▶ **AIM OF THE TASK**
Starting at the line below holding "text_box [440, 481, 474, 580]" and stopping at the line holding "text_box [297, 196, 505, 346]", print every line exactly, both ends included, and leave the rest out.

________________

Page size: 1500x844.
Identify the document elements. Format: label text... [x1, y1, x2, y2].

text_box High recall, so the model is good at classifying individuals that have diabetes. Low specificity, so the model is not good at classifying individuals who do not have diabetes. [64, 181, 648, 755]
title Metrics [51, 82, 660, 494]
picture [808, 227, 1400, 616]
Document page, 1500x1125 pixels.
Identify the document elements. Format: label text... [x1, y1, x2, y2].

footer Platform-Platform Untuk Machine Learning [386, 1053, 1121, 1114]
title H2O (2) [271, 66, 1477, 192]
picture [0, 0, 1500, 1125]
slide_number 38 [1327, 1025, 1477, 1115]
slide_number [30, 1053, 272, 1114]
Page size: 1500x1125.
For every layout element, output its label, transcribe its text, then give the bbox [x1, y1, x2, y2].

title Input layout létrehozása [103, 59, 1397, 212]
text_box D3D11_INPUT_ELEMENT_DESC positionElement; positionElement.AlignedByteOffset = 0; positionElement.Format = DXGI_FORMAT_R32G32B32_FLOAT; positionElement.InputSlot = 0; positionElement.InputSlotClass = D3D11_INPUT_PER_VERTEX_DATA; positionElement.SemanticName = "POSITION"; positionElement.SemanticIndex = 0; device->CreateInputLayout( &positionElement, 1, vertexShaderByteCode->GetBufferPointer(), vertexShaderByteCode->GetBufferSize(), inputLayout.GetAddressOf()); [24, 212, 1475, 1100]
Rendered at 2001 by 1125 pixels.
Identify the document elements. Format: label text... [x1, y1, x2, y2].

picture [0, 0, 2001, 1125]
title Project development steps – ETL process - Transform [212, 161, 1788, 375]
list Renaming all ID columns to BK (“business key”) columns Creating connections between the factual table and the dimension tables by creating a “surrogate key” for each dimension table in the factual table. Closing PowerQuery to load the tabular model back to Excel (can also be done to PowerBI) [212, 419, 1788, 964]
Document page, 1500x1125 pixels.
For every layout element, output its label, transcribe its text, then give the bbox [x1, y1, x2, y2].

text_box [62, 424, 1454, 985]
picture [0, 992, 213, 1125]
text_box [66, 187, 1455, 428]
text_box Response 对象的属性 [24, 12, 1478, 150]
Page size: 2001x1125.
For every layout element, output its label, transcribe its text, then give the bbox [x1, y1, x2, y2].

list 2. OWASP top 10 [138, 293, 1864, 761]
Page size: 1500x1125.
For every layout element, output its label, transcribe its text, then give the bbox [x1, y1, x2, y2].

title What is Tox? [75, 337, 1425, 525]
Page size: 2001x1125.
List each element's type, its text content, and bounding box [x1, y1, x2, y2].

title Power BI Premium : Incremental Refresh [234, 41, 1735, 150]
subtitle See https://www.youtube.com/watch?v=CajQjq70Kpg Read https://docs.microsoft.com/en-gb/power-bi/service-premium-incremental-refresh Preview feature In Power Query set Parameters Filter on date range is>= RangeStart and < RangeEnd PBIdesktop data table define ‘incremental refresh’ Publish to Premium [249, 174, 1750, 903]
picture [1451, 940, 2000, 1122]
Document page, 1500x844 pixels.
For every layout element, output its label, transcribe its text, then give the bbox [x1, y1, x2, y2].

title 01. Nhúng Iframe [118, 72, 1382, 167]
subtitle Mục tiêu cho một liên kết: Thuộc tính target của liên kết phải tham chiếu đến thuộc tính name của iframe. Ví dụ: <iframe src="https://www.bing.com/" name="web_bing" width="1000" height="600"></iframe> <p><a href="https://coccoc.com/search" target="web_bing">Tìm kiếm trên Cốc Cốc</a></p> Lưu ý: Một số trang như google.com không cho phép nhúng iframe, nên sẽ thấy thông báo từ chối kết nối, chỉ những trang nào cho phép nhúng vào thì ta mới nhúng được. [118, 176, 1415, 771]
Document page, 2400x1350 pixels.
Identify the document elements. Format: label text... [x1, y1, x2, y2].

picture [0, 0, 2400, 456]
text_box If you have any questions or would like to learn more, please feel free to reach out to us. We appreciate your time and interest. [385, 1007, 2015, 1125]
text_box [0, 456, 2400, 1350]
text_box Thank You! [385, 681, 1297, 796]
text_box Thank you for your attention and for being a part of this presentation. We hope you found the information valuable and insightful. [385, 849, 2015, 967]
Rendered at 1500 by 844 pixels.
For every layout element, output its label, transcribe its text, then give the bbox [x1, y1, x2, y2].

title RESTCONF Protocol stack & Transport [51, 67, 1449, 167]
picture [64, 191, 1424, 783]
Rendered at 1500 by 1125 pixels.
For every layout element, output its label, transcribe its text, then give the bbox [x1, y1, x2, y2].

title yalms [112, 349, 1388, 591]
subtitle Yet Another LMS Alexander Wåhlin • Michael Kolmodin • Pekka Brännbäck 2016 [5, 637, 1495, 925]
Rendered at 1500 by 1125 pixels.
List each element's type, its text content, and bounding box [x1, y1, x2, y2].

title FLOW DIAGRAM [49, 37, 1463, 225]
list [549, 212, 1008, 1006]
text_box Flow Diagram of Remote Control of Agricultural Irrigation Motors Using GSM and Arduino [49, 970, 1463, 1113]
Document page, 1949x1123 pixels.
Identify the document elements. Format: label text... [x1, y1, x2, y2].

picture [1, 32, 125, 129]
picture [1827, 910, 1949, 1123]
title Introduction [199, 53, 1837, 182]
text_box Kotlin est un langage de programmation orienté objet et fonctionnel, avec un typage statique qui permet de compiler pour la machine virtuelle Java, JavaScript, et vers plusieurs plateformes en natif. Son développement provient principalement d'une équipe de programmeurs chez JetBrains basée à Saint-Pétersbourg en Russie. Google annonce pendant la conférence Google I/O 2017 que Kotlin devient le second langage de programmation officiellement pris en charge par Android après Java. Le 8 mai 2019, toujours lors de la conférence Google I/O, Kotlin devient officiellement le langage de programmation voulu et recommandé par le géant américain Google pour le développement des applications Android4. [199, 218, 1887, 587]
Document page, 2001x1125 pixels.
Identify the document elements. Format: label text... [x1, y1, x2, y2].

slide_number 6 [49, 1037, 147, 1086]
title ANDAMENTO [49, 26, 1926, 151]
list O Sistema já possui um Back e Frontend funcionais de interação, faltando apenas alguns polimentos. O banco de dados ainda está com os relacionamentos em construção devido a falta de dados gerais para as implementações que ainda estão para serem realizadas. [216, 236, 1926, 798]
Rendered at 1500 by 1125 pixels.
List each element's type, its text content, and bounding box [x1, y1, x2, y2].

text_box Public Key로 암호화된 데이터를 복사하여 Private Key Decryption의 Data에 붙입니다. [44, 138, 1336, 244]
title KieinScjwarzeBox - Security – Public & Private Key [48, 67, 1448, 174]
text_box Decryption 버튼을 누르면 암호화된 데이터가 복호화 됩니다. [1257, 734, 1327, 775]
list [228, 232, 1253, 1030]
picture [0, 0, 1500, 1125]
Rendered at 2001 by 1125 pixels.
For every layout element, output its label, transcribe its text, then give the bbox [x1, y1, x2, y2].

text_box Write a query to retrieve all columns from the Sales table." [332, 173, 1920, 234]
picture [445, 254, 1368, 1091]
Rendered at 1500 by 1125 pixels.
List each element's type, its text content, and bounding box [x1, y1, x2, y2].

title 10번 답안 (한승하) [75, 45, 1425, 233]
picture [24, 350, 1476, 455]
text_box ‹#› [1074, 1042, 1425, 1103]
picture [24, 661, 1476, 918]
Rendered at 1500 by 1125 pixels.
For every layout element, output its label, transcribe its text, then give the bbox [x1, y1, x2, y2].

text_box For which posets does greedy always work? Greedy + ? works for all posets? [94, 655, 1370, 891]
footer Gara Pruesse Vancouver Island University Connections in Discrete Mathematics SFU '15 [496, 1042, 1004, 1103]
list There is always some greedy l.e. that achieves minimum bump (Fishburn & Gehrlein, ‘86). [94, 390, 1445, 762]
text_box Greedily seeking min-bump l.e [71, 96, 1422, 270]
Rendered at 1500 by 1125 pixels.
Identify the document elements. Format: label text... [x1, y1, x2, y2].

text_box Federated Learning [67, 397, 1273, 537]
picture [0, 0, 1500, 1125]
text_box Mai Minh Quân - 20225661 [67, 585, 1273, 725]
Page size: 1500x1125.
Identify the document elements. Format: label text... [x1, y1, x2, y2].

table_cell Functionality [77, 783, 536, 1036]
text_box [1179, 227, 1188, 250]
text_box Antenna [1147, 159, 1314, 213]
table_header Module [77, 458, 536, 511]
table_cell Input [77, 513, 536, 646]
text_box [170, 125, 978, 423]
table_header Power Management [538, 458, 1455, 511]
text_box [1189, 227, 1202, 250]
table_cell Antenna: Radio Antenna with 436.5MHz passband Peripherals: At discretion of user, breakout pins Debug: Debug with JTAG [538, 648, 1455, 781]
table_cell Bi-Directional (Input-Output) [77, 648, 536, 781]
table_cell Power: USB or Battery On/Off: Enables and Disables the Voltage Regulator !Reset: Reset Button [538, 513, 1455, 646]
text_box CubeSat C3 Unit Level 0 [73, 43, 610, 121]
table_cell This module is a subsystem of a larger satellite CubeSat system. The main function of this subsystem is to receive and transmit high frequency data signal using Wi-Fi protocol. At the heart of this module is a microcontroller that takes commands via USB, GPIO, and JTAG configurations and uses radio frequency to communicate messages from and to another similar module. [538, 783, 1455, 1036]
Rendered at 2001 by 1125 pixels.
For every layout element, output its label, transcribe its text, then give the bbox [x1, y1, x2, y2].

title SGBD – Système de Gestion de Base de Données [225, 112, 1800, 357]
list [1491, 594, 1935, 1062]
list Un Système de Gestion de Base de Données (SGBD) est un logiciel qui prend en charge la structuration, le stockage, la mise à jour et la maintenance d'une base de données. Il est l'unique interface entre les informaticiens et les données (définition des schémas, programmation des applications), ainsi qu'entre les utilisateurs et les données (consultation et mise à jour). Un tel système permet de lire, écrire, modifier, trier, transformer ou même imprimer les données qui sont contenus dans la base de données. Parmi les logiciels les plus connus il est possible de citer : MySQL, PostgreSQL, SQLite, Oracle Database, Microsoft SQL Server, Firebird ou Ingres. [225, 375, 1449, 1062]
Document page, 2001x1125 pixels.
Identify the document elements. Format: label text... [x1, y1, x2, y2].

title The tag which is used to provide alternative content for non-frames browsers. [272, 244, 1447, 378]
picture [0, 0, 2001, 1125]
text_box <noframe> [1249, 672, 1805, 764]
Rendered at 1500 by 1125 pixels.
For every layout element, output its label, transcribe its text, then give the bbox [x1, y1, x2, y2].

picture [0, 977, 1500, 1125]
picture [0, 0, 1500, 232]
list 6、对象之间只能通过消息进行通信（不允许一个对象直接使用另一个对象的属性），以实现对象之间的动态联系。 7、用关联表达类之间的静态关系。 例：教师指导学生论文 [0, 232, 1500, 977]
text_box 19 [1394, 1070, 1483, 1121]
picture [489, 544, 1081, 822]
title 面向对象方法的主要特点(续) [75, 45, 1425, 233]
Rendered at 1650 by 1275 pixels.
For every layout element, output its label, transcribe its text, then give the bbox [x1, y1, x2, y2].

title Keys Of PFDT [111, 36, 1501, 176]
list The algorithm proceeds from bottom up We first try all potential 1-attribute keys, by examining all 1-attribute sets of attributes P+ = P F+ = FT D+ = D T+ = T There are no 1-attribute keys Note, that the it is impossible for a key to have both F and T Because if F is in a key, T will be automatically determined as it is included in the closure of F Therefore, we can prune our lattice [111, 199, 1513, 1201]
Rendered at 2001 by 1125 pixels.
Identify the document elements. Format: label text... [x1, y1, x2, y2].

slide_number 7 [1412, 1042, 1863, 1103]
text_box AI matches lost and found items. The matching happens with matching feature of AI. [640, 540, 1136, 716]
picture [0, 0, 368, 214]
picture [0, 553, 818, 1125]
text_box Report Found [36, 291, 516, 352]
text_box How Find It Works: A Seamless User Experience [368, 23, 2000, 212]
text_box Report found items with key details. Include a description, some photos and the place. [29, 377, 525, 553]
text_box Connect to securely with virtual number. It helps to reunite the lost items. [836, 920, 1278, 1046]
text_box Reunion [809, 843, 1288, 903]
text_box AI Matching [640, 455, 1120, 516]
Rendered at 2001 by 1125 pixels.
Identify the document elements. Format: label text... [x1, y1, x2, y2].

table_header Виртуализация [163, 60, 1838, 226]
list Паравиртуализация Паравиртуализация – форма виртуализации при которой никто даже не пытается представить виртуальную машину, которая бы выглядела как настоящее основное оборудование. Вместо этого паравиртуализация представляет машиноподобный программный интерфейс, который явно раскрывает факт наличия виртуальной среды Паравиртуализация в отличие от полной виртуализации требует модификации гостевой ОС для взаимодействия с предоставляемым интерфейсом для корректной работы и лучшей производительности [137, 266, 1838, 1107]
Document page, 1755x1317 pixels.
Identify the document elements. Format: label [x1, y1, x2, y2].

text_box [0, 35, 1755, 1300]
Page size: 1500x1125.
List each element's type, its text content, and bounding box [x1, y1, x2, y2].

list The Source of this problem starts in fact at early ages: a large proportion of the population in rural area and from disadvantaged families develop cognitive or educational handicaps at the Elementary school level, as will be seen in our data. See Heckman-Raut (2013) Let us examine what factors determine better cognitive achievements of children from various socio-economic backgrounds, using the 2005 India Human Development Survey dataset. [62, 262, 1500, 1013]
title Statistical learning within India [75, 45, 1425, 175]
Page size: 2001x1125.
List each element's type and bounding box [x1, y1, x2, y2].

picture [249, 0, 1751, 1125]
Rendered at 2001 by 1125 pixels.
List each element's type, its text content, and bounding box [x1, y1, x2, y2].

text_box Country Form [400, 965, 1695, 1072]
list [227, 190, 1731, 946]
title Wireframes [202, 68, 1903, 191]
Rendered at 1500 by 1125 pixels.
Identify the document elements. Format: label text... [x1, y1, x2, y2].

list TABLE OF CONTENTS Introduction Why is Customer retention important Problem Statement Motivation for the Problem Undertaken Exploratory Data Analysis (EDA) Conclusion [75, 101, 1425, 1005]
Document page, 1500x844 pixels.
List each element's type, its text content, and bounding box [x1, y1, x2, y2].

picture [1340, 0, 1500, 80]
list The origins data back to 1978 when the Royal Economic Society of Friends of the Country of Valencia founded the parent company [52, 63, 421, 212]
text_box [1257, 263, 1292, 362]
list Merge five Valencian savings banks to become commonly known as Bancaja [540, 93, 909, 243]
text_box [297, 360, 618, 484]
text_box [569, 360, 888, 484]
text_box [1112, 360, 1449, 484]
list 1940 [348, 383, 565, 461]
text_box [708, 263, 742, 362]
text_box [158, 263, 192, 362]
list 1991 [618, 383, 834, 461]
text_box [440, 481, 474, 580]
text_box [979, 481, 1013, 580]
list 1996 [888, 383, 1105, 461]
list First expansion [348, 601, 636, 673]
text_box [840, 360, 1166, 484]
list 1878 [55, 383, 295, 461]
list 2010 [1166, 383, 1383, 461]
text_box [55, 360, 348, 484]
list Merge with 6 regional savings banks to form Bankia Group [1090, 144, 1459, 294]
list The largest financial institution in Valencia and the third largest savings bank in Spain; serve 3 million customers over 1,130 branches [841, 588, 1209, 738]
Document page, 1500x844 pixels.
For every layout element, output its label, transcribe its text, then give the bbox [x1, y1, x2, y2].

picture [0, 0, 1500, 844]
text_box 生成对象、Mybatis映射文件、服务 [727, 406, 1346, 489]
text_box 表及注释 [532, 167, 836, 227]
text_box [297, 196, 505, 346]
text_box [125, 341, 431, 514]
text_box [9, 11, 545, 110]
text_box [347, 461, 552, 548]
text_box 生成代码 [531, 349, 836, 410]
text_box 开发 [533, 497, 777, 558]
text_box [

________________

▶ **ANSWER TO THE EXERCISE**
text_box [440, 481, 474, 580]
text_box [979, 481, 1013, 580]
list 1996 [888, 383, 1105, 461]
list First expansion [348, 601, 636, 673]
text_box [840, 360, 1166, 484]
list 1878 [55, 383, 295, 461]
list 2010 [1166, 383, 1383, 461]
text_box [55, 360, 348, 484]
list Merge with 6 regional savings banks to form Bankia Group [1090, 144, 1459, 294]
list The largest financial institution in Valencia and the third largest savings bank in Spain; serve 3 million customers over 1,130 branches [841, 588, 1209, 738]
Document page, 1500x844 pixels.
For every layout element, output its label, transcribe its text, then give the bbox [x1, y1, x2, y2].

picture [0, 0, 1500, 844]
text_box 生成对象、Mybatis映射文件、服务 [727, 406, 1346, 489]
text_box 表及注释 [532, 167, 836, 227]
text_box [297, 196, 505, 346]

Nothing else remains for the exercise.